Anton Budidjaja, President Commissioner dan Group CEO Reliance, mengatakan langkah dan tindakan yang sudah dilakukan perseroan sudah benar dan  sesuai dengan regulasi. Dia pun mengatakan pemeriksaan yang dilakukan oleh BEI masih terlalu awal.

"BEI baru saja mengirimkan tim pemeriksa atas kasus terkait pada Selasa (10/11) dan dijadwalkan akan tuntas pekan depan. Saya kaget tiba-tiba kami disuspen. Menurut kami belum ada bukti cukup. Jadi terburu-buru. Schedule pemeriksaan harusnya selesai Senin depan, tapi sudah diputus hari ini," ujarnya di depan wartawan pada Rabu (11/11).

Dia berharap BEI akan segera mencabut sanksi suspen tersebut dalam waktu dekat. Pasalnya, manajemen RELI sudah menghadap dan bertemu dengan direksi BEI untuk mengklarifikasi sanksi suspen pada pagi hari ini.

"Pertemuan telah berlangsung konstruktif, di mana baik BEI maupun RELI telah saling memahami penjelasan setiap pihak dan BEI berjanji akan segera mencabut surat suspen tersebut dalam waktu secepatnya," kata Anton.

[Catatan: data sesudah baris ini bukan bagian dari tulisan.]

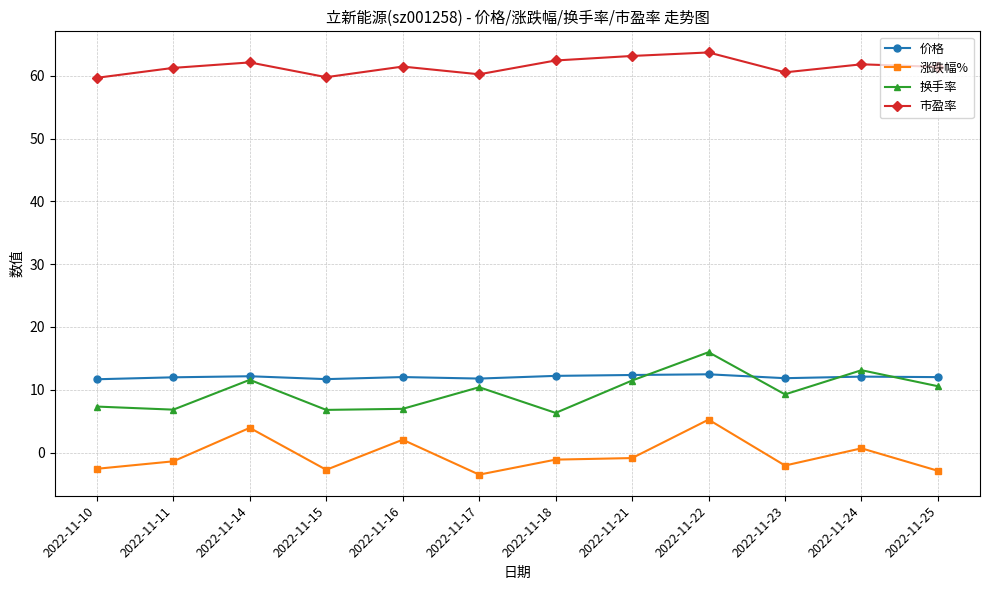

List the series in order of their peak value, lowest first.

涨跌幅%, 价格, 换手率, 市盈率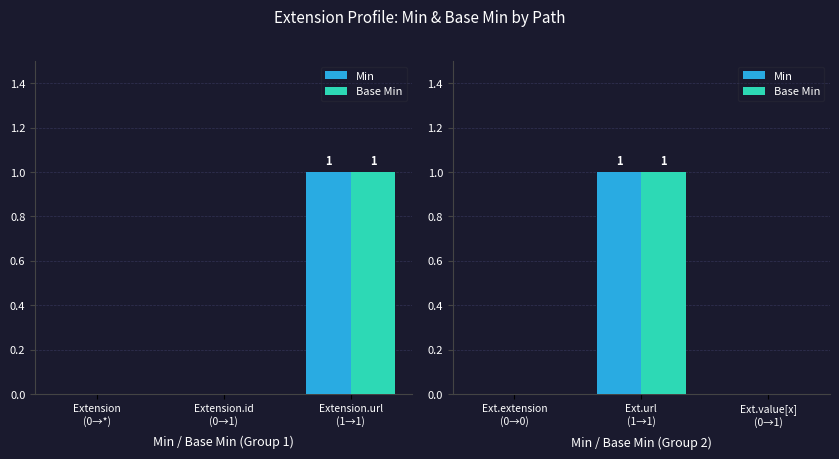

What is the label of the 3rd bar from the left?

Ext.value[x] (0→1)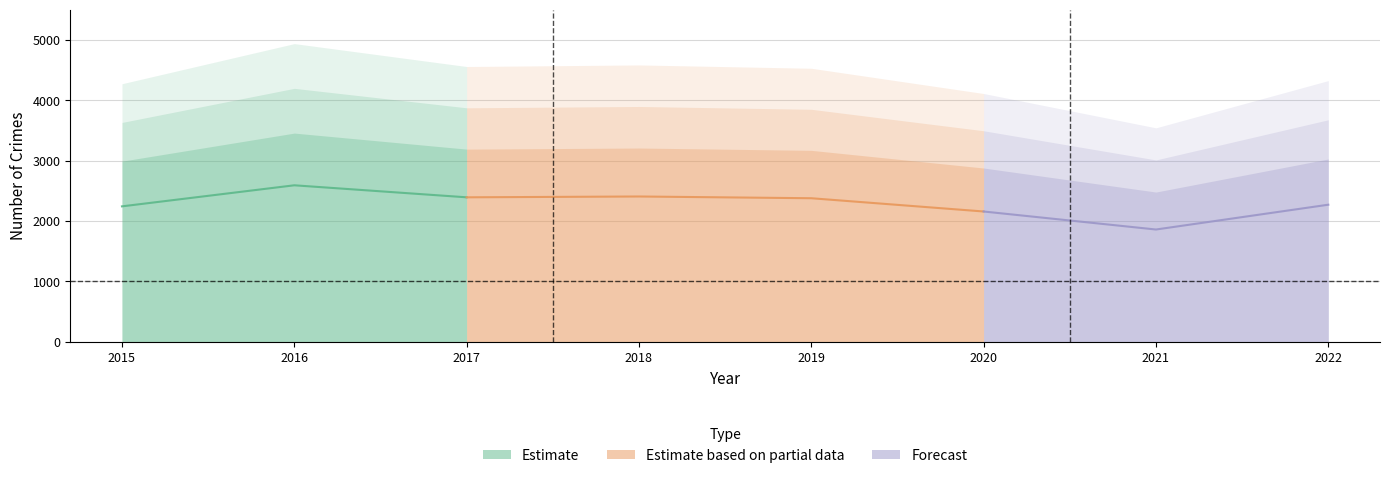

How many data points does each series have?

8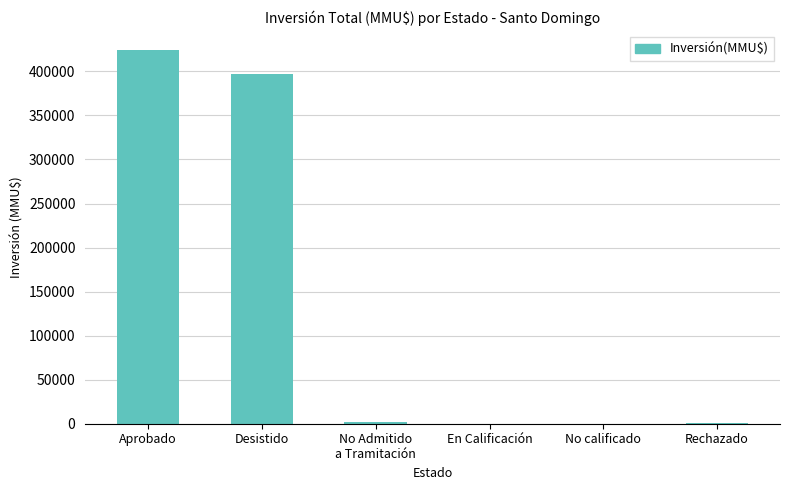

Are the bars horizontal?

No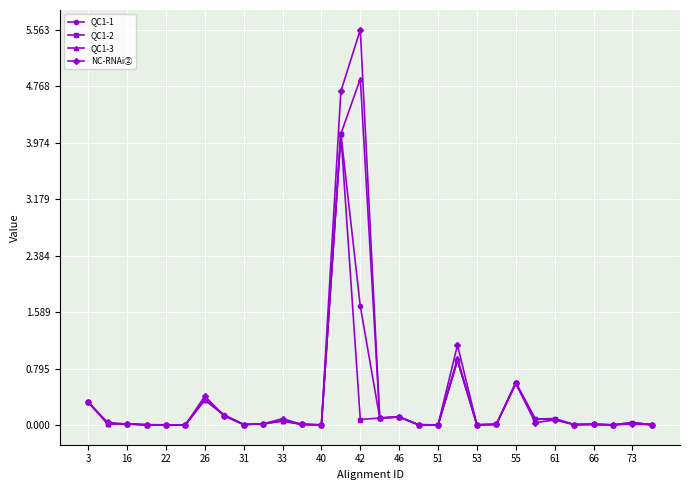

What is the value of the NC-RNAi② point at the 20th from the left?

1.1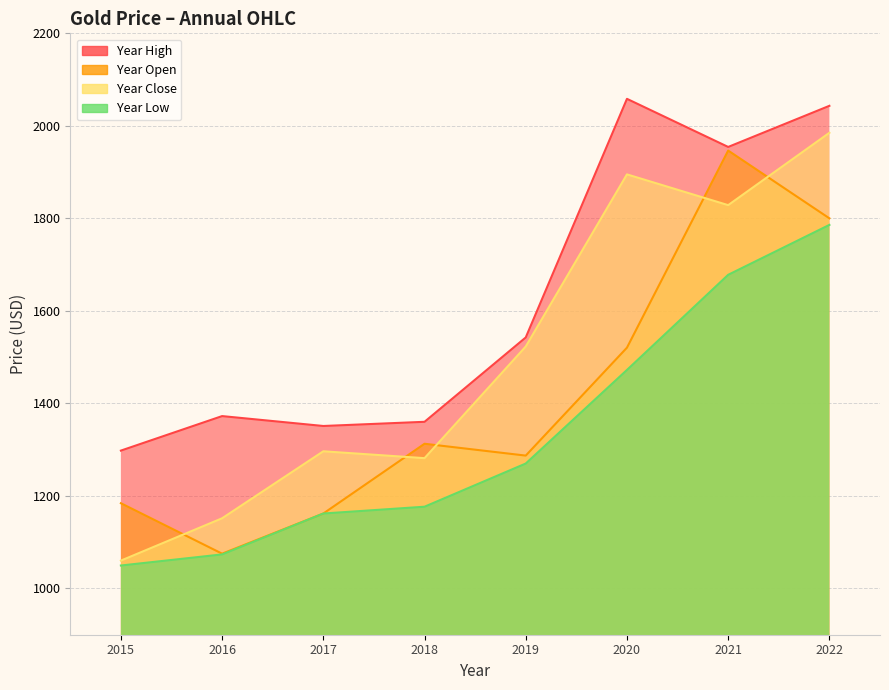

True or false: Year Close and Year Open cross at least once.

True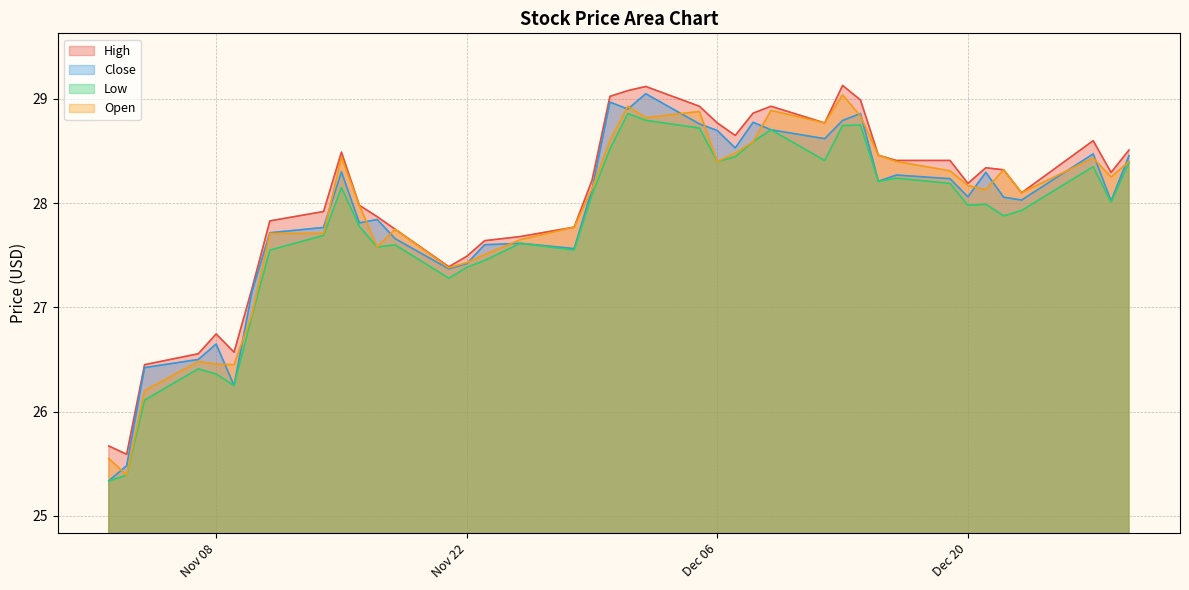

Which series changed the most between 2022-11-18 and 2022-12-21?

Close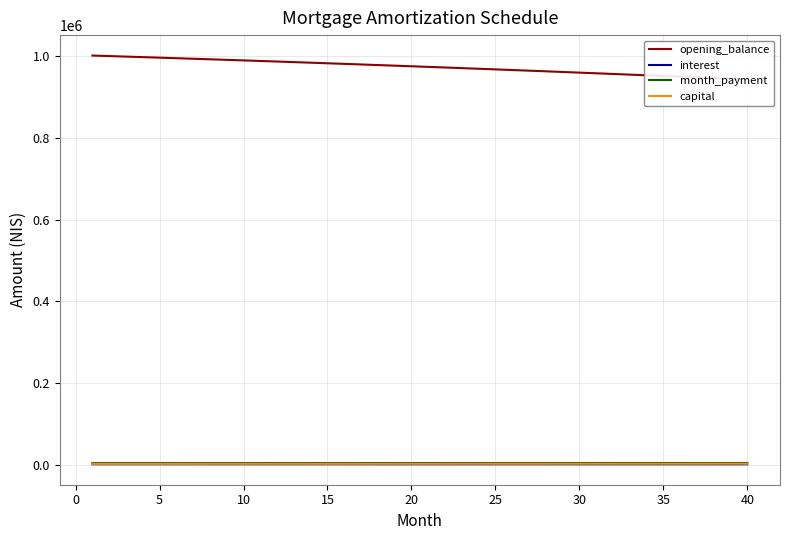

True or false: capital has a value of 3017.6 at 25.

True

BEI dalam pengumuman No. Peng-0061/BEI.ANG/11/2015 mengenakan larangan sementara melakukan aktivitas perdagangan di BEI terkait transaksi efek SIAP dengan alasan bahwa RELI: 1) tidak melakukan manajemen risiko secara andal, 2)tidak melakukan pemantauan terhadap aktivitas perdagangan efek yang dilakukan untuk kepentingan nasabah dan 3) tidak menjalankan prinsip mengenal nasabah (KYC) dengan baik.

Anton mengklaim bahwa salah satu nasabahnya yang melakukan transaksi saham SIAP sudah tiga tahun menggunakan layanan di RELI. Oleh sebab itu, dia menampik bahwa perseroan tidak menjalankan prinsip KYC dengan baik. "Kami disebut kurang andal, kurang baik. Hal itu subyektif sekali," katanya.

Seperti diberitakan sebelumnya, BEI menghentikan aktivitas perdagangan tiga broker, yakni PT Danareksa Sekuritas (OD), PT Reliance Securities (LS) dan PT Millenium  Danatama (SM). Ketiga broker yang kena suspensi tersebut merupakan penjual terbesar saham SIAP selama 14 bulan terakhir sebelum bursa mengambil tindakan ini.

Direktur Utama BEI Tito Sulistio juga mengungkapkan kekecewaannya terhadap ketiga broker anggota bursa tersebut. Akan tetapi, tindakan larangan sementara itu dibuat berdasarkan prinsip UU Pasar Modal dan Peraturan Otoritas Jasa Keuangan (OJK) yang menggarisbawahi soal kelalaian internal dan perbuatan yang merusak citra pasar modal.

"Buat saya hari ini, hari paling sedih karena seperti menghukum anak saya paling tua dan pinter sebenarnya. Danareksa yang paling tua," ujar Tito di Gedung BEI Jakarta (11/11).

Kerugian Nasabah

Meskipun terkena suspen akibat tiga poin kemungkinan pelanggaran regulasi tersebut, RELI mengklaim jauh dari dugaan gagal bayar. Pasalnya, perseroan mengaku memiliki modal cukup. Modal saat ini sebesar Rp800 miliar dan modal kerja bersih disesuaikan sekitar Rp100 miliar, jauh di atas batas minimal Rp25 miliar.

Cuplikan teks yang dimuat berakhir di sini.